DMA-Delayed Best Practices Skirt Spam, Permission Issues

The e-mail marketing guidelines recently put on hold by the Direct Marketing Association (DMA) avoid mentioning what spam is. They do not endorse opt-out as a standard, according to a final draft that IAR obtained.

Kevin Noonan, the executive director of the Association of Interactive Marketing (AIM), wrote in a cover note to Council for Responsible Email (CRE) members explaining the DMA made “significant changes” to the document, including deleting a spam definition.

The copy of the best practices document, dated June 30, was obtained from a source close to AIM. In nine pages, it outlines six steps e-mail marketers should take to ensure their legitimate e-mail marketing messages are not confused with spam.

Noonan’s note went on to say, “The DMA has promised us that it will place its full pr [sic] force behind its release. They have also promised a similar effort for the document’s accompanying press release.”

The full copy of the draft guidelines is available here.

The mostly dry document covers technical areas like list-hygiene requirements and bounce policies, as well as the best way to clearly avoid practices associated with spammers, such as harvesting e-mail addresses or using deceptive headers.

Two omissions are a definition of spam and the debate over opt-in and opt-out. The best practices do not even include the DMA’s favored definition of spam as fraudulently sent commercial e-mail, rather they just avoid the topic altogether.

The document tepidly supports opt-out. In the “consent” section, the best practices draft divides it into “affirmative consent” (forms of opt-in) and “consent” (opt-out). The guidelines do not endorse one method over the other, but do allow, “affirmative consent/permission will provide a more highly qualified level of permission from consumer and business individuals.”

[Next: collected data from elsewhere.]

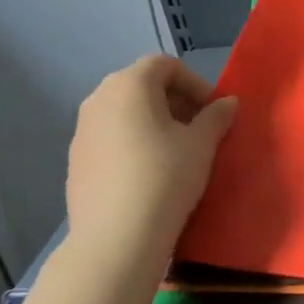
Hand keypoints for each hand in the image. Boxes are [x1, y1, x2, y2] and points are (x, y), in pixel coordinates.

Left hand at [64, 55, 237, 276]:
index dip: (195, 83)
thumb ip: (216, 116)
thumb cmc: (165, 177)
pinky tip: (149, 174)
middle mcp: (98, 99)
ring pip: (125, 113)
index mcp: (129, 85)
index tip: (213, 111)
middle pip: (142, 85)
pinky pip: (110, 138)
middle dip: (175, 101)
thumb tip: (227, 102)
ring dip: (154, 122)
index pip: (165, 65)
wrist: (115, 239)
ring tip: (177, 152)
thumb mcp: (202, 144)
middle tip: (199, 129)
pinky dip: (133, 143)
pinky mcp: (75, 161)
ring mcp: (81, 131)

The DMA’s alterations to the best practices guideline have angered many e-mail marketers, who are increasingly frustrated by what they characterize as the DMA’s ham-handed approach to forging an industry line against spam. Earlier this week, the DMA acknowledged it had shelved the long-awaited release of the e-mail best practices. It did not give the reasons for the “indefinite hold.”

The move caused Rapp Digital executive Ian Oxman, a co-chairman of the effort to draft the best practices, to quit AIM. Oxman accuses the DMA of torpedoing the work of its independent subsidiary by refusing to say spam is unsolicited commercial bulk e-mail and cites its refusal to come out in favor of an opt-in standard for e-mail marketing. Days later, Michael Mayor, president of NetCreations and head of the Interactive Advertising Bureau’s e-mail committee, withdrew the IAB’s support of the best practices. He said the IAB committee would consider publishing them in their original form as industry guidelines.